Ok, yes, reallocating an array every time it is referenced is definitely a bad idea, would even say there is a fundamental flaw in the architecture if one is drawn to such situation.

But working with dynamic arrays is extremely normal and useful. In the usecase I mentioned, one does not know the upper bound of the memory ahead of time since adaptive remeshing uses the physical fields to compute errors on the geometrical domains to then decide where to refine and where to derefine your mesh. So it can drastically change. But one would definitely not try to reallocate all the arrays every time they are referenced. They would be stored in a Module, and a specific reallocation+field data transport/remapping procedure would be called after remeshing the domain.

It is in-between your two patterns extrema :wink:

In the case you want to acces the data in the array but with a different memory layout, reshape or a pointer can do the trick. I actually created a few functions returning pointers from 1D arrays to “view” them with 2D or 3D layouts, and this is almost for free.

1 Like

@hkvzjal I think you probably want just a list. Which in LFortran and LPython is just like a 1D array, except that it can resize, like std::vector, so you can append elements at the end almost for free.

1 Like

@certik I’m talking about plain old allocatable arrays.

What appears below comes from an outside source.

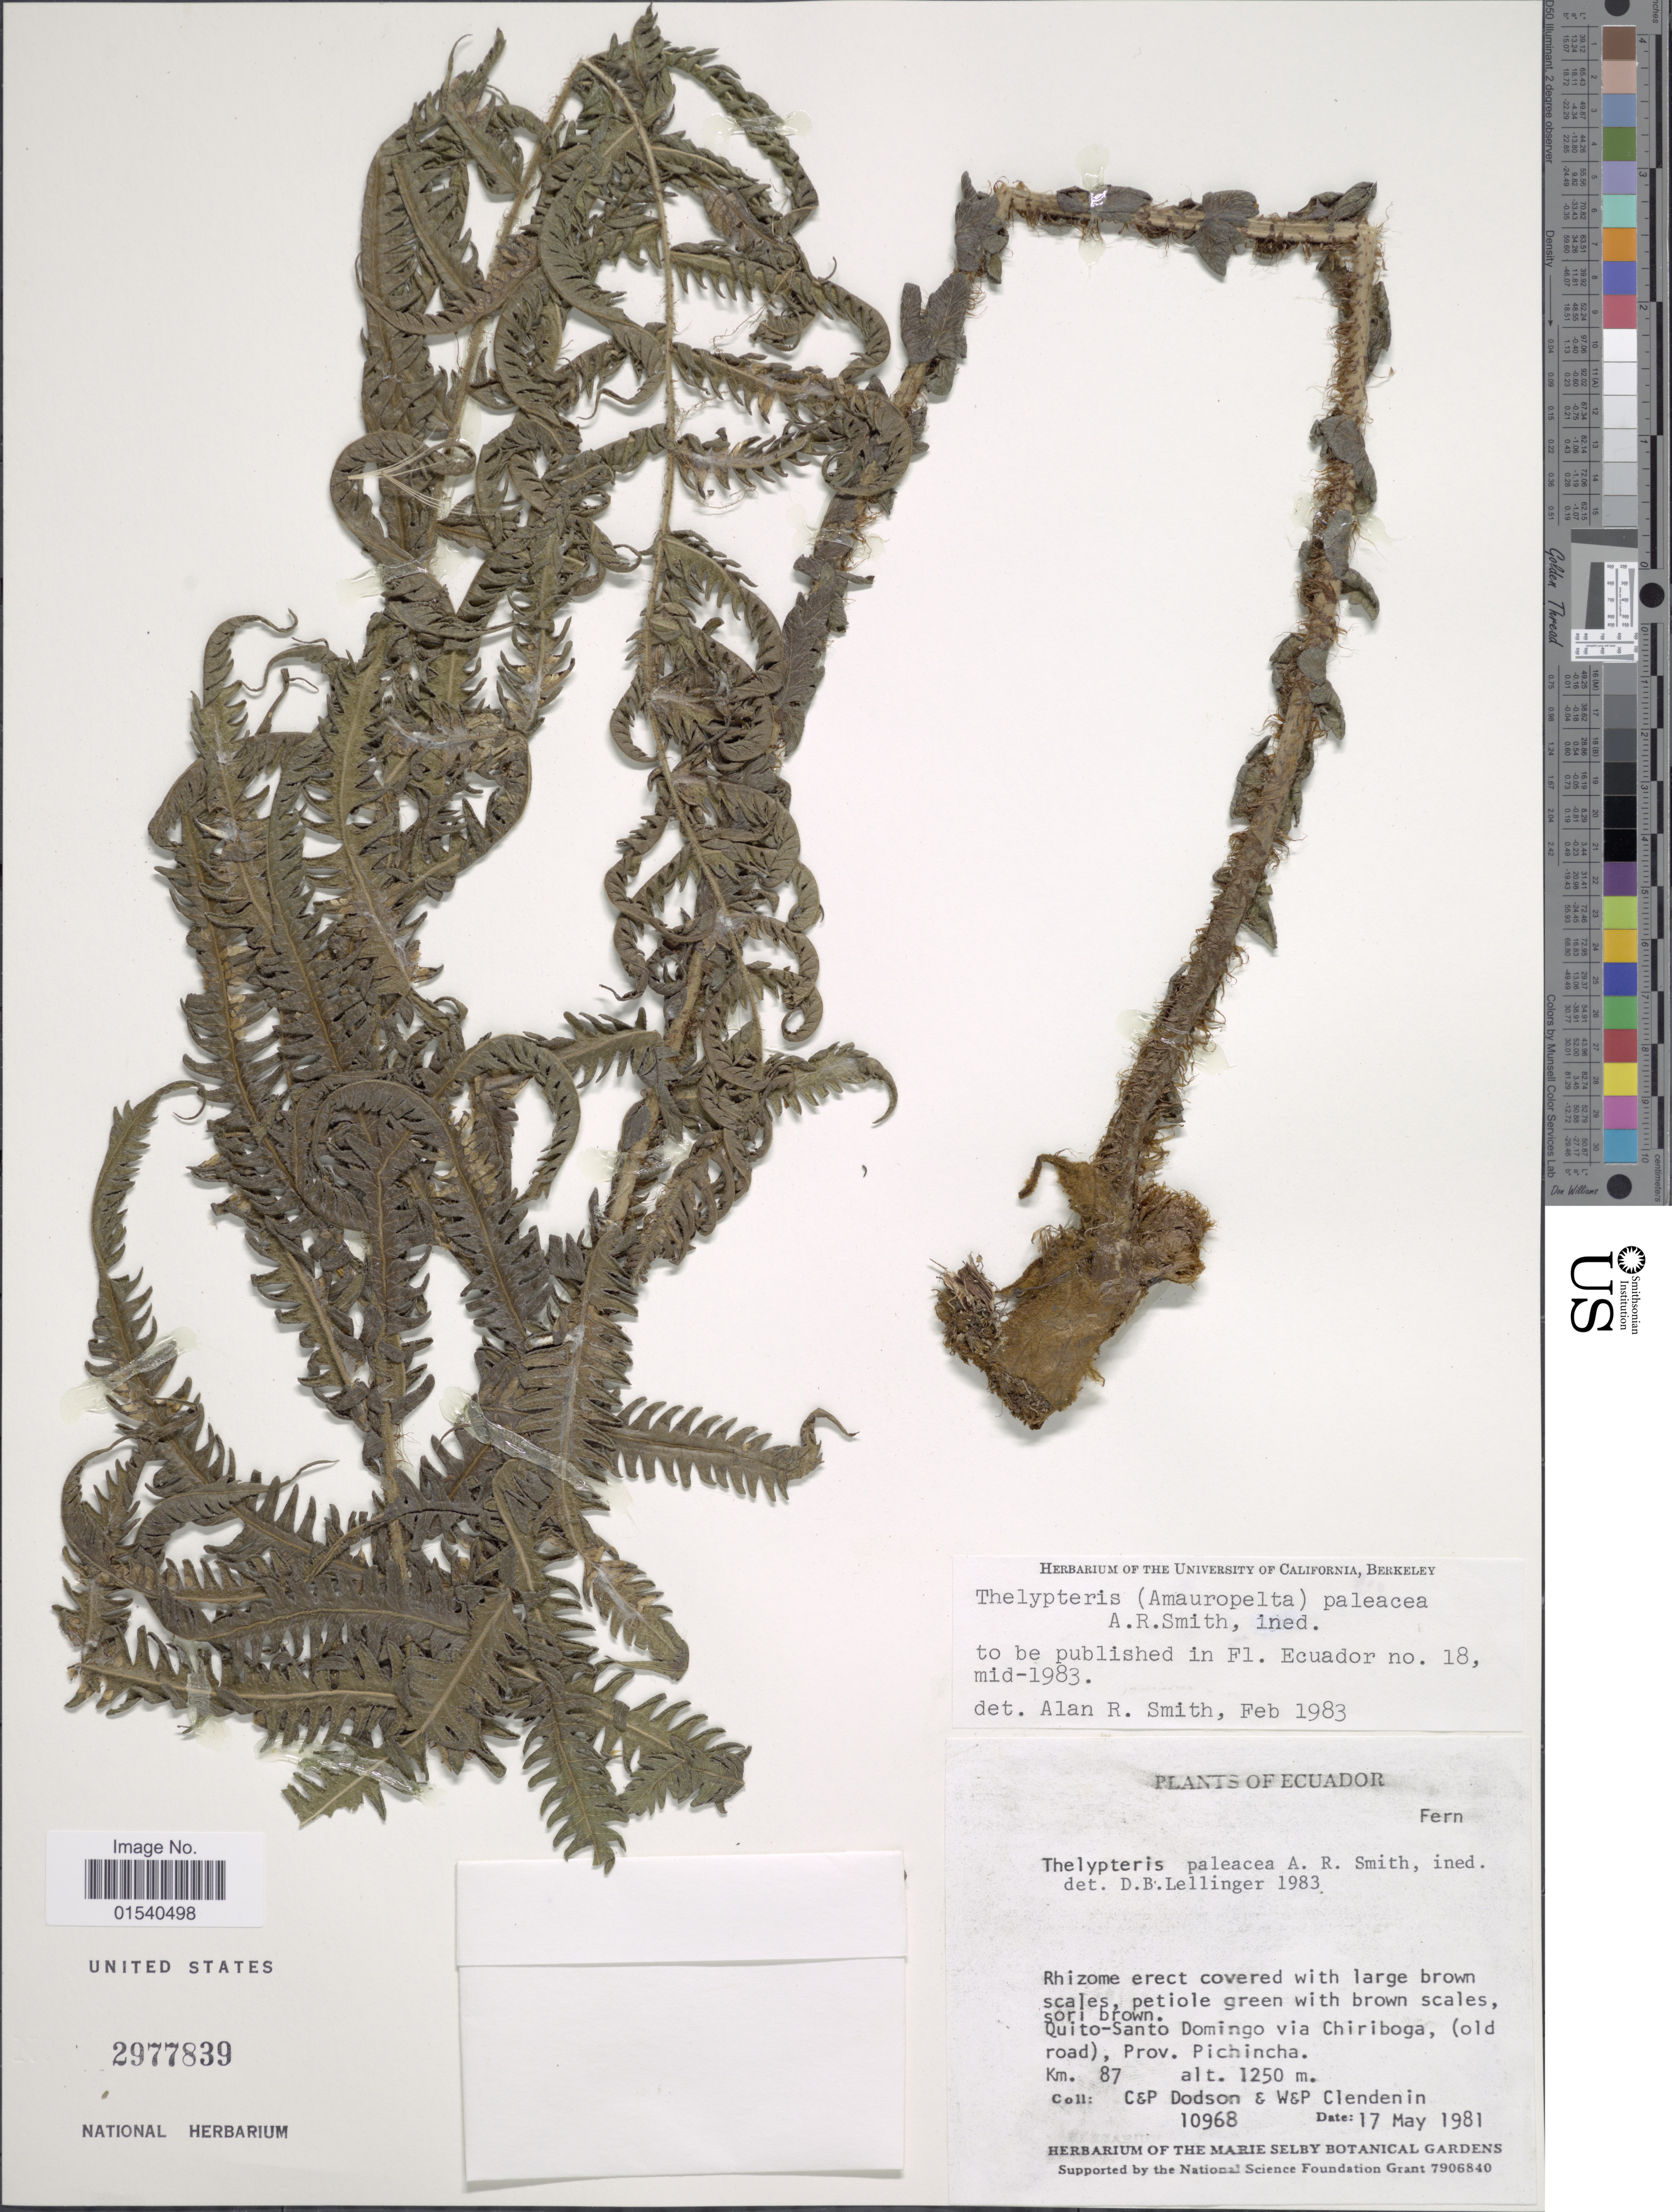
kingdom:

Maybe I’m getting through wrong as going to such length to explain my point feels like reallocation is a big part of what I do. But actually it is less than 5%. And it is such a small part because we care more about efficiency for the numerical solvers, for which arrays are just the perfect data structure. Dynamic resizing is a small step in the whole process, yet paramount for automatic mesh adaptation.

What I just would like to say is that I think allocate could safely enable reallocation with minimal change to the interface. (And when I say I think, it is because that’s exactly what we managed to accomplish with the reallocate function as a wrapper to allocate+move_alloc, that I wouldn’t mind to drop if allocate did the work)

1 Like

Your proposal would just be a particular case of that other one, actually.

You’re probably right in theory. In practice, though, I can see that the resizability feature of the C++ vectors is quite often used.

Your rules of thumb are a good way to distinguish:

  1. Function Calls in Expressions: Functions return values and are used in expressions.
  2. Subroutine Calls Start with ‘call’: Subroutines perform tasks without returning values and often start with ‘call’ in some languages.
  3. Statements Stand Alone: Statements are independent instructions that perform actions.